Yep, the reason why there is that piece that is partially removed is that it smelled so good I had to restrain myself from eating it!
The Smell of Wonder wafted from my microwave at around :46 seconds to go. I let it go to the end, just because. And, that is the result!
Here are more shots to give you an idea of what is happening.
It is interesting that the texture was much better than I have ever had it before– so I think that the additional acid or something in the cultured coconut added something special to the mix. Also the chocolate was much chocolatier than even an additional hit of cocoa powder could adequately explain. The beany-ness I experienced in my last experiment was entirely gone. Not a single trace of it remained, even though I was looking for it with OCD fueled rectitude.
Other than being a little bit heavier than before… the flake was more pronounced and the slightly rubbery texture was also COMPLETELY gone. It was tender, despite the “brownie corners” in the ring around the bottom of the mug. And yes, the little jewels of chocolate chips were still melty and wonderful.
Below is a serving suggestion. It goes great with ice cream!
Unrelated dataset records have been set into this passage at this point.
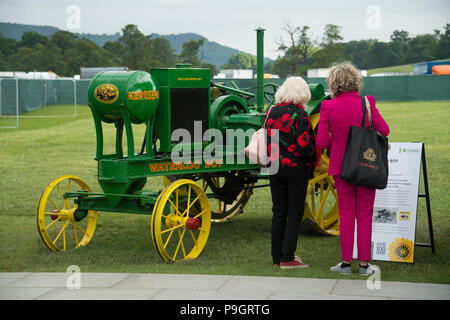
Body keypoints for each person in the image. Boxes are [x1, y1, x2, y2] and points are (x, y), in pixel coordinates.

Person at [316, 62, 390, 275]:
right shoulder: (367, 102)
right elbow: (384, 129)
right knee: (365, 214)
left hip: (341, 167)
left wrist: (337, 141)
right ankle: (365, 265)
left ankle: (347, 263)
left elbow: (321, 141)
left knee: (346, 214)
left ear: (334, 83)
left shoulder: (328, 106)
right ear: (355, 80)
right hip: (367, 164)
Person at [266, 76, 319, 269]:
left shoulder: (271, 112)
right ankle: (287, 258)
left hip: (274, 167)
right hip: (295, 169)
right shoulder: (300, 115)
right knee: (294, 212)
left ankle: (276, 258)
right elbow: (304, 144)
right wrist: (312, 160)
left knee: (278, 212)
This is hands-down the best recipe yet! It is moist and tender, with a dense crumb. The flavor was very chocolaty– much more pronounced and delicious than ever before! It does not have quite the tang that I’d hoped, but the extra acid most definitely added something critical to the mix.
I might shave a few seconds off the cook time (maybe amp the acid slightly, too) next time.
I will of course let you know the results.